The government’s official response to the damning ruling by the European Court over the retention of DNA and fingerprint samples and data is a farce, which seems utterly contemptuous of the ruling and reasoning of the court, shows no sign of understanding the significance of Article 8 or the British common law principle of innocent until proven guilty.
One thing that has struck me recently in the UK has been the sudden increase in the level of defensiveness by New Labour over the surveillance apparatus it has constructed over the last 12 years. Report after report has damned their slapdash attitude to human rights and civil liberties – we expect the government’s official response to the Lords Constitution Committee report next week – and there have been attacks from various political ‘big beasts’ including David Blunkett, former MI5 Chief Stella Rimington, and most recently Stephen Byers and even current cabinet ministers reportedly asked for the ID card scheme to be scrapped.
As a result, there has been a splurge of sudden backtracks, retreats and promises of change and consultation on future plans but there have also been rather devious attempts to avoid taking real action to remedy already existing wrongs. In the first category, we have seen the abandonment of Clause 152 of the Coroners and Justice Bill, where a an blanket permission for government data-sharing had been hidden, and there have been suggestions that the proposed new super-database of communications traffic data might not be constructed after all – though largely, it seems, on grounds of cost not principle.
However, in the second category, today we got the government’s official responseto the damning ruling by the European Court over the retention of DNA and fingerprint samples and data by the UK police. It is, to put it mildly, a farce, which seems utterly contemptuous of the ruling and reasoning of the court, and shows no sign of understanding the significance of Article 8 for individual liberty. Mind you, it also shows little sign of comprehending the British common law principle of innocent until proven guilty.

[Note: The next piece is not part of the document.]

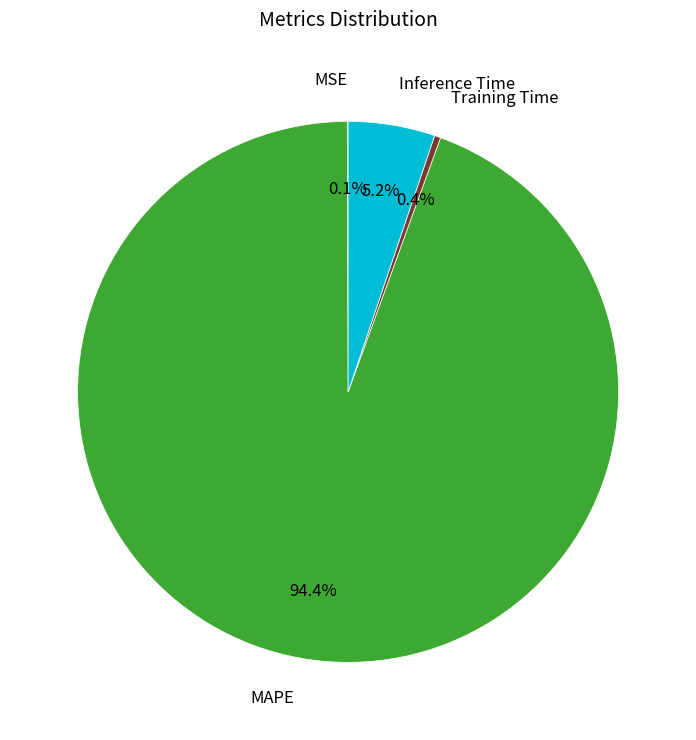

What is the total percentage of Training Time and Inference Time?

5.6%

The government proposals are to retain the DNA samples and profiles, and fingerprints (these are just as important and not so often mentioned in the news reports) of all those convicted of a crime. Of the innocent, the National DNA Database (NDNAD) has around 350,000+ people who are certainly in such a position, however the police apparently need two years to go through the Police National Computer to check the other 500,000+ DNA profiles of those not convicted of any crime, as they can’t be sure whether existing profiles match to those who have committed offences (so much for joined-up government…). Then those people, who are, let’s not forget, entirely innocent in law will be sorted into two categories – those arrested but not convicted for serious and violent offences, and those arrested and not convicted of minor offences.
Will the latter have their profiles immediately removed, as we might reasonably expect?

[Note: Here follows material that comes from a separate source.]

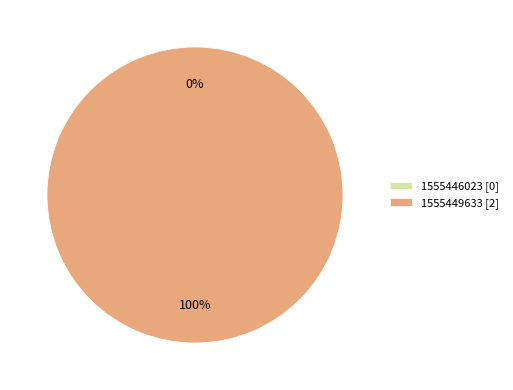

How many segments does this pie chart have?

2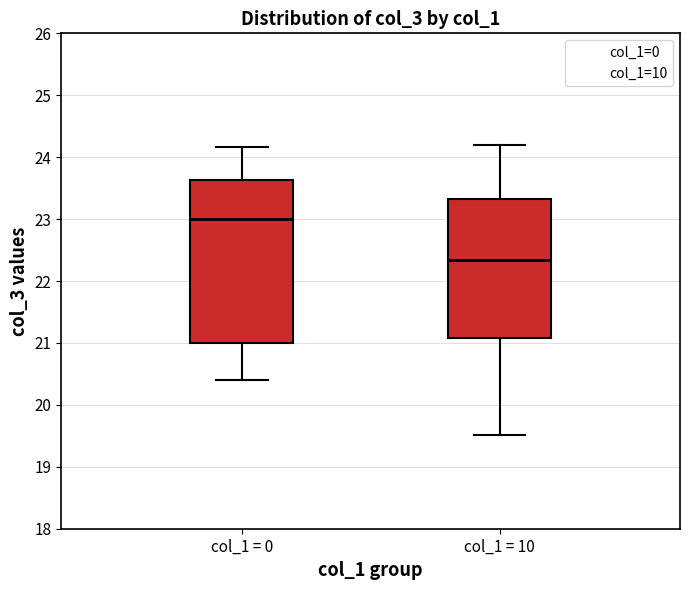

Reading left to right, transcribe this box plot: for each box, give where its median line is, the range the box spans, and where its two whiskers end, as read against the y-axis. The values are not printed on the chart, so give them approximately, as read against the axis.

col_1 = 0: median 23.0, box 21.0 to 23.6, whiskers 20.4 to 24.2
col_1 = 10: median 22.3, box 21.1 to 23.3, whiskers 19.5 to 24.2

In fact, these innocent people will have their DNA profiles and fingerprints retained for 6 years – more than the number of years (5) that Scotland retains the DNA of those suspected of serious and violent offences. Those in the latter category will have their DNA profiles and fingerprints retained for 12 years. In addition the profiles of children will be retained until they are 18, and then removed only if they have been arrested (again, not convicted) for one minor offence.

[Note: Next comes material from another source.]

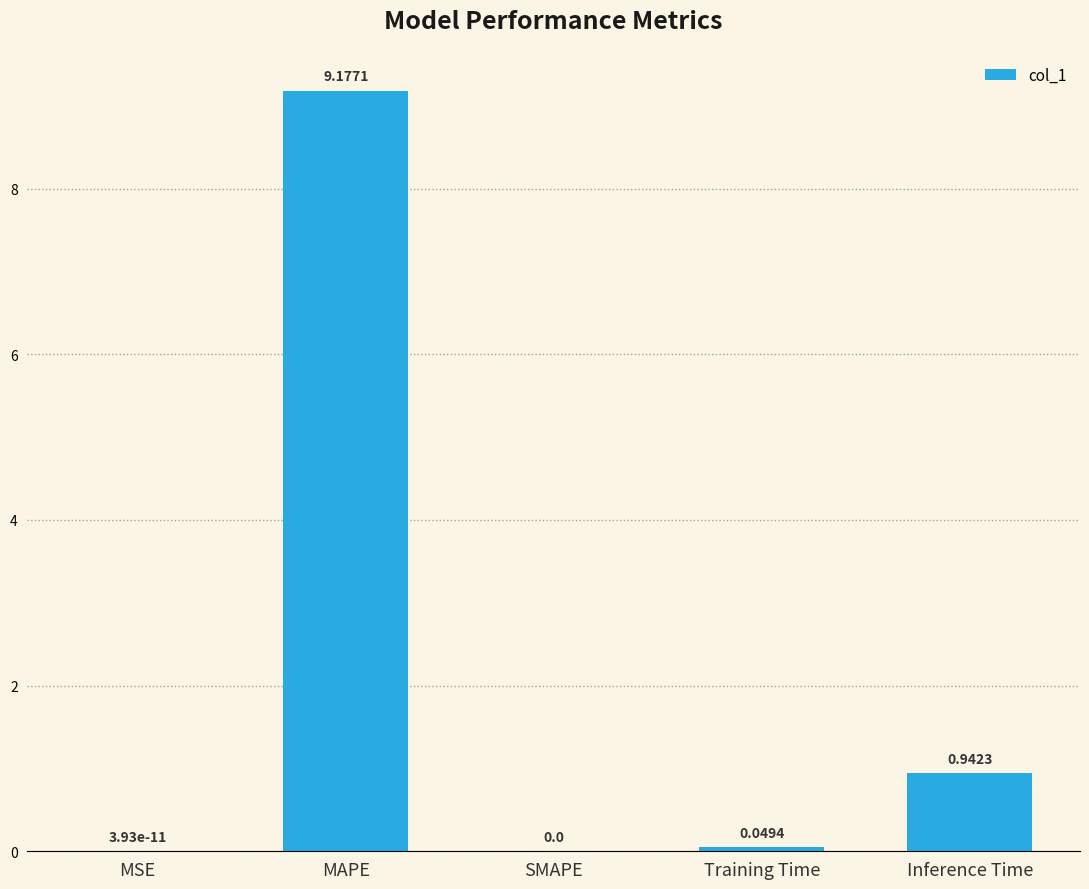

What is the change in value from MAPE to SMAPE?

-9.2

Is this an acceptable response? Quite clearly not. It is against the spirit of the ruling by the European Court, even if it might be interpreted as complying with the exact wording issued. More to the point, it is an attempt to get around the difficult issues, not deal with them. It is devious, based on the pre-emptive logic of risk-surveillance principles, and goes against the long-standing principles of British Common Law as well as more recent developments in Human Rights law, and is not the response of a government that has any trust in the people who elected them. It allows the police to continue to populate the NDNAD by stealth. And they certainly are using whatever methods they can to do so – for example, one key indicator is the rise in the number of stop and searches under Section 44 of the Terrorism Act, which in London, it was also reported today, rose from 72,000 in 2007 to 170,000 in 2008, a rise of 236%, however it rose by 325% amongst the black population. There seems to be no mention of the role that discriminatory stop and search policing plays in populating the NDNAD in recent government statements, however it is quite clear that stop and search policing is discriminatory, and we know too that young black men are disproportionately represented in the NDNAD.
In this climate, with a government obsessed by pre-emptive security to compensate for its growing loss of power and trust, and a police service that appears, after the G20, increasingly out-of-control, what is the chance of developing a fair, accountable, just and transparent system of personal data retention in law enforcement in the UK? At the moment, it could appear, the answer is ‘very small’.